AI: Friend or foe to aspiring artists?
FTC's Interactive Media Arts (IMA) division hosts library chat on the future of AI.

By Clarissa Biener
With the rise of AI in many creative industries, students at Five Towns College gathered to learn more about the impact AI could have on their future careers. The Interactive Media Arts (IMA) Department held a discussion on Machine Learning and the Future of AI in Media Production on February 19th in the library.
Some FTC students have mixed feelings about AI. “I’ve always sort of had some kind of notorious issues and opinions regarding the topic,” said Film and Television major Dean Flynn. This event gave students the opportunity to hear directly from media experts with experience in AI.
Professors Nuri Celikgil and Nick Selvaggio were joined virtually by film and TV industry technologist Gary Adcock, who addressed concerns about AI while also sharing its benefits.

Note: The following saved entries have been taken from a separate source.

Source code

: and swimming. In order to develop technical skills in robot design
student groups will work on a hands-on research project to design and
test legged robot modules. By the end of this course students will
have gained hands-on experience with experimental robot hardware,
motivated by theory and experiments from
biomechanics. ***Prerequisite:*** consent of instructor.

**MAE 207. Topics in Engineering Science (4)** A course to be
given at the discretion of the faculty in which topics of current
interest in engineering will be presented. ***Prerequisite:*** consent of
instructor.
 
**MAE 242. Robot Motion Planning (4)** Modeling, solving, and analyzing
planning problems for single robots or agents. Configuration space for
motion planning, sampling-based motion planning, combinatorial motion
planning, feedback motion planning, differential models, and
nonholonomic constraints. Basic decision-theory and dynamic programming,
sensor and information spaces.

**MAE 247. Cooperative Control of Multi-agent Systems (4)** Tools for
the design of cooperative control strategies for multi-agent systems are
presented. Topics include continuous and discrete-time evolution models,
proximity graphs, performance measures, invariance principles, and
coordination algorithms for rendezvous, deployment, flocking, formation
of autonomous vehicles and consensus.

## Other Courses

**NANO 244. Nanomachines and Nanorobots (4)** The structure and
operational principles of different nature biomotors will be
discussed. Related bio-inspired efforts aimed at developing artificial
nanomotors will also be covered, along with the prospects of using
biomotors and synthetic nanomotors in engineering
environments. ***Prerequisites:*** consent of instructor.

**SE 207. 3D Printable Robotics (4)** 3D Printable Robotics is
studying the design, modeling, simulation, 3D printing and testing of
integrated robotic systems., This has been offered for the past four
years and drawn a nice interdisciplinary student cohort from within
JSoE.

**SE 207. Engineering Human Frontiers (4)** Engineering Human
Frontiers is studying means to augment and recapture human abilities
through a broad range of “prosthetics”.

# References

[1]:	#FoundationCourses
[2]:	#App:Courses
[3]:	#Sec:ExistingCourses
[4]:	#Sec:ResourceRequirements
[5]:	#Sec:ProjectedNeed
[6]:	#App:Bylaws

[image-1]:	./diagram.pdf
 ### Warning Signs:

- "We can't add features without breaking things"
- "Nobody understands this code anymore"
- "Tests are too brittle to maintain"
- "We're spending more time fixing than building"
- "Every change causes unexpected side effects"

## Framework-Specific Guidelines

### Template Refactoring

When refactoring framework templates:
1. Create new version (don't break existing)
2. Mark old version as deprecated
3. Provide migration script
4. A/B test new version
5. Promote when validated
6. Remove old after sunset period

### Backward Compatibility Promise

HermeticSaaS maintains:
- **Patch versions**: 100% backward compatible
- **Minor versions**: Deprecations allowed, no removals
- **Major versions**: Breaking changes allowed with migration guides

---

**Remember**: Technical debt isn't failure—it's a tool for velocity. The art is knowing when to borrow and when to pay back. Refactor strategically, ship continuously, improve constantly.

The event opened with a clip of “To Serve Man” from The Twilight Zone. In the episode, society is skeptical of alien technology but eventually accepts it, leading to their downfall. Celikgil drew parallels between the episode’s storyline and the skepticism many people feel towards AI.
Adcock and Selvaggio explained how AI can be used as a tool in media industries. Building a local model of AI using a person’s own work would train models privately without sharing the work with the rest of the internet, and the local AI models do not scrape the internet or use copyrighted content like large AI models do.
Although the job market will inevitably be affected by the use of AI, Adcock and Selvaggio believe that people remain integral to the creative process. AI agents need people to manage them, correct their models when they produce false information, and reject inaccurate AI-generated information and images in the media. Celikgil also echoed those sentiments, explaining how creatives can integrate AI into their workflow while still providing human artistic input, which is essential to the artist-consumer relationship.
Exploring these issues assuaged students’ previously held fears. “It was generally nice to just see, discuss how the industry and how my career by extension is going to go going forward,” said Flynn.
This event brings February’s Library Workshop Series to a close, with March’s schedule right around the corner.